> _To do_
a) According to the passage about James Loewen, what award did "Mississippi: Conflict and Change" win in 1976?
b) Pick up the passage about James Loewen right after its final sentence and keep writing it.

> _Excerpted passage_

Pantheon Books published “Mississippi: Conflict and Change,” which won the 1976 Lillian Smith Book Award for best Southern nonfiction. But Mississippi officials vetoed its use in schools, calling it racially inflammatory. The NAACP Legal Defense and Education Fund and the Mississippi-based Lawyers Committee for Civil Rights Under Law sued in federal court on behalf of Dr. Loewen and his co-authors.
In 1980, a United States District Court, citing First and Fourteenth Amendment freedoms, ruled in favor of Dr. Loewen and his colleagues. The American Library Association called it a victory for the “right to read freely.”
Acceptance of “Conflict and Change,” and its prompt use by 26 of 150 school districts in the state, began what Dr. Loewen called a sea change in Mississippi history books. The book remained in use there for six years. And in succeeding years, many authors wrote, and the state accepted, more objective and comprehensive volumes.
There were setbacks, though. Surveys still show some districts and individual teachers continuing to use outdated or inaccurate history textbooks.
Dr. Loewen left Tougaloo College in 1975 and for most of the next 20 years taught sociology, with an emphasis on race relations, at the University of Vermont. In 1995 he published “Lies My Teacher Told Me,” his study of 12 history textbooks widely used in America. That book, which accused historians of propagating blind patriotism and sanitized optimism, was acclaimed by critics and won the American Book Award. Updated editions were issued in 2005, 2008 and 2018 by the New Press, which has called the book its all-time best seller, accounting for the bulk of almost two million Loewen books sold.
“Jim Loewen’s great achievement was his ability to combine meticulous, dogged research with humor and messianic zeal to correct the way history is taught in textbooks — which is to say all too often with large doses of xenophobia, racism, sexism and outright lies,” Ms. Adler of the New Press said in an interview.
James William Loewen was born on Feb. 6, 1942, in Decatur, Ill., to David and Winifred (Gore) Loewen. He and his sister, Mary, grew up in Decatur, where he was a National Merit Scholar and graduated from MacArthur High School in 1960.

> _Record excerpts_
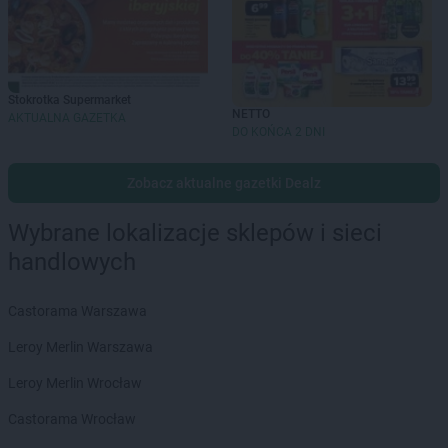
Stokrotka Supermarket
NETTO
AKTUALNA GAZETKA
DO KOŃCA 2 DNI
Zobacz aktualne gazetki Dealz
Wybrane lokalizacje sklepów i sieci
handlowych
Castorama Warszawa
Leroy Merlin Warszawa
Leroy Merlin Wrocław
Castorama Wrocław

> _Answers by item number_
a) The 1976 Lillian Smith Book Award for best Southern nonfiction.

b)
He married Patricia Hanrahan in 1968; they divorced in 1975. In 2006, he married Susan Robertson. She survives him, as do his children from his first marriage, Nicholas Loewen and Lucy McMurrer; his sister, Mary Cavalier; and four grandchildren.
He attended Carleton College in Northfield, Minn., where he began to question what he had learned in his high school history classes. He earned a bachelor’s degree in 1964. At Harvard, he received a master’s degree in 1967 and a doctorate in 1968.
His research led to his first book, “The Mississippi Chinese: Between Black and White” (1971), about 19th-century immigrants lured to the state by promises of work, and their descendants, many of whom became grocers.
Since 1996, Dr. Loewen had lived in Washington, where he was a visiting professor at the Catholic University of America. He lectured widely and wrote other books, including “Lies My Teacher Told Me About Christopher Columbus: What Your History Books Got Wrong” (1992) and “Lies Across America: What Our Historic Sites Get Wrong” (1999).
His book “Sundown Towns: A Hidden Dimension of American Racism” (2005) documented the stories of thousands of communities from 1890 to 1968 that systematically, and often forcibly, excluded Black people, Jews and others. The word “sundown” referred to signs at city limits that warned Black people not to “let the sun go down on you” there.